If you also perform work in Washington state, then Washington may be your tax home, and traveling to California would be a deductible expense.
Of course, you may want to have your own specific fact situation reviewed by your own professional expert.
To clarify - it's for a 2 week period, about 6 times a year.
@crewman59 wrote:
To clarify - it's for a 2 week period, about 6 times a year.
This issue is still that you defined California as your Tax Home. See publication 463.
https://www.irs.gov/publications/p463
https://www.irs.gov/pub/irs-pdf/p463.pdf
"your tax home is your regular place of business or post of duty, regardless of where you maintain your family home. It includes the entire city or general area in which your business or work is located."
To deduct your travel costs from your home in Washington to your work site in California, Washington must be your Tax Home and the assignment/arrangement must be temporary. You have not answered my prior question, do you earn money in Washington? Is it where you earn most of your money? Is the California work a side gig, or your main job? And is it temporary, or indefinite?
California is your tax home if it is the only place where you earn money, or it is the place where you earn most of your money, and money earned in other places is "insignificant" compared to the amount of money earned in California.

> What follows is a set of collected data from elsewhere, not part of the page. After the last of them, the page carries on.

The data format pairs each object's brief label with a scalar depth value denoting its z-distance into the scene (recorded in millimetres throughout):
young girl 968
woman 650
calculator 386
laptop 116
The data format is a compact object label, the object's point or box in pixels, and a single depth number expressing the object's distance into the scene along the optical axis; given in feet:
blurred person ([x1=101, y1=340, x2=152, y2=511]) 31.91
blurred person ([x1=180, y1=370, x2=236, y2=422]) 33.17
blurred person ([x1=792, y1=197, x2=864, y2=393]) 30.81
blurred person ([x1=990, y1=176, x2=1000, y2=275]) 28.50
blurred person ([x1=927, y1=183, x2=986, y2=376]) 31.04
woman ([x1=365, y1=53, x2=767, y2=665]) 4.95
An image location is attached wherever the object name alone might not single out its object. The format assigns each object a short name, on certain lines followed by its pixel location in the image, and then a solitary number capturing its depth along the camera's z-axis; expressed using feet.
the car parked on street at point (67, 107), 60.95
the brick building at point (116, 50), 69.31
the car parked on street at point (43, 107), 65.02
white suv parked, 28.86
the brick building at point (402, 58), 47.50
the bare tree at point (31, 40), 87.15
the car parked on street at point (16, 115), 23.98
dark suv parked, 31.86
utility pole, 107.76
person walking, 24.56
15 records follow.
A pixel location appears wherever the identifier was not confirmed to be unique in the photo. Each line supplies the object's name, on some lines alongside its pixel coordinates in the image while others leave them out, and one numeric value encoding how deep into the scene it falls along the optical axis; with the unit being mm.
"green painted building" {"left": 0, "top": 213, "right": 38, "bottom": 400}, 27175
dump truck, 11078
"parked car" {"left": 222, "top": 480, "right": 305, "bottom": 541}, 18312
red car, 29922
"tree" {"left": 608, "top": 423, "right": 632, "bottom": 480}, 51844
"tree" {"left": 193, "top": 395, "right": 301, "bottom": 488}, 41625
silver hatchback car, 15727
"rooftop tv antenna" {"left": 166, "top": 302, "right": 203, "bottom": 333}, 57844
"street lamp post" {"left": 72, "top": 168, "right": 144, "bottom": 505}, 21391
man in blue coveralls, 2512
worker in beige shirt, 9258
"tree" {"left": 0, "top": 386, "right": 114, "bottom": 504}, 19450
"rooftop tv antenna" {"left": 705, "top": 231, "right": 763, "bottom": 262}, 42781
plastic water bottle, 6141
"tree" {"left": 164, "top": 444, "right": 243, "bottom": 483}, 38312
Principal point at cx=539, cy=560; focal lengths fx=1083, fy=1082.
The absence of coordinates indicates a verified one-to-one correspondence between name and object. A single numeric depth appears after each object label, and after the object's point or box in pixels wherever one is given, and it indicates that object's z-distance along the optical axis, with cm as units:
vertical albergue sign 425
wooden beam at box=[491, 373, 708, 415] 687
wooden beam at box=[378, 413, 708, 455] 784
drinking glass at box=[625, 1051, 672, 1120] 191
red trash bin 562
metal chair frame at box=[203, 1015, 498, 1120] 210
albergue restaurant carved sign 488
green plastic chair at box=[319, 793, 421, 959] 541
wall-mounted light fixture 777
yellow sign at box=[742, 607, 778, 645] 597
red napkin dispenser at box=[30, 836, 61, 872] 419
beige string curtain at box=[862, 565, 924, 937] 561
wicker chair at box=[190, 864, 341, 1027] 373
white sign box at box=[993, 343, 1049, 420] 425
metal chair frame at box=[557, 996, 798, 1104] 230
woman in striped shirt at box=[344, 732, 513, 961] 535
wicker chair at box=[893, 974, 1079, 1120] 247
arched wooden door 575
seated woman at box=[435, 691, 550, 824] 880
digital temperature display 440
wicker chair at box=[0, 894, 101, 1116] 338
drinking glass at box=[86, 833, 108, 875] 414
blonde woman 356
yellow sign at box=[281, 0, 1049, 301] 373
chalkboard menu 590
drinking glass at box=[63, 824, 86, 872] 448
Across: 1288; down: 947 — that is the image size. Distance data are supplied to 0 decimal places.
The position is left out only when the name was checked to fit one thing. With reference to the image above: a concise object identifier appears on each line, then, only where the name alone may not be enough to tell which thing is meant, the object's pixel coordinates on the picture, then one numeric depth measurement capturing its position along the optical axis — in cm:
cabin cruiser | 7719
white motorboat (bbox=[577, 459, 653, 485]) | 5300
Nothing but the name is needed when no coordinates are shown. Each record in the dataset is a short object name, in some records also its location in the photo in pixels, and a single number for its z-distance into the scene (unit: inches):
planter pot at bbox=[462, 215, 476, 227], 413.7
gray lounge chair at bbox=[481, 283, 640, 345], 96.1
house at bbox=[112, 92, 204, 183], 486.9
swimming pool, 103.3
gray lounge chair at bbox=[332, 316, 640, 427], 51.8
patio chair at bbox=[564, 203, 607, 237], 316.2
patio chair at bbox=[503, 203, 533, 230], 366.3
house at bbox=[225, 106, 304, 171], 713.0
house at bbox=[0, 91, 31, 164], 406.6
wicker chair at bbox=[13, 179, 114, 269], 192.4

If you earn so much of your annual income during those 12 weeks per year that income earned in Washington is "insignificant" compared to the amount of money earned in California, then California is your tax home. And traveling from the place where you live, to your Tax Home (where you earn most of your money) is never deductible.
(Also, don't get hung up on the one year limit for temporary work as being 365 non-consecutive days. It's how long in calendar time that the arrangement lasts. If your arrangement is 2 weeks in CA, 6 times a year, but that arrangement lasts more than 1 calendar year, it's not temporary, even though it might be less than 365 days.)
From the IRS:
To determine whether you are traveling away from home, you must first determine the location of your tax home.
Generally, your tax home is your regular place of business or post of duty, regardless of where you maintain your family home. It includes the entire city or general area in which your business or work is located.
If you have more than one regular place of business, your tax home is your main place of business. See Main place of business or work, later.
If you don’t have a regular or a main place of business because of the nature of your work, then your tax home may be the place where you regularly live. See No main place of business or work, later.
If you don’t have a regular or main place of business or post of duty and there is no place where you regularly live, you are considered an itinerant (a transient) and your tax home is wherever you work. As an itinerant, you can’t claim a travel expense deduction because you are never considered to be traveling away from home.
Main place of business or work.
If you have more than one place of work, consider the following when determining which one is your main place of business or work.
The total time you ordinarily spend in each place.
The level of your business activity in each place.
Whether your income from each place is significant or insignificant.
There is more information at the linked publication.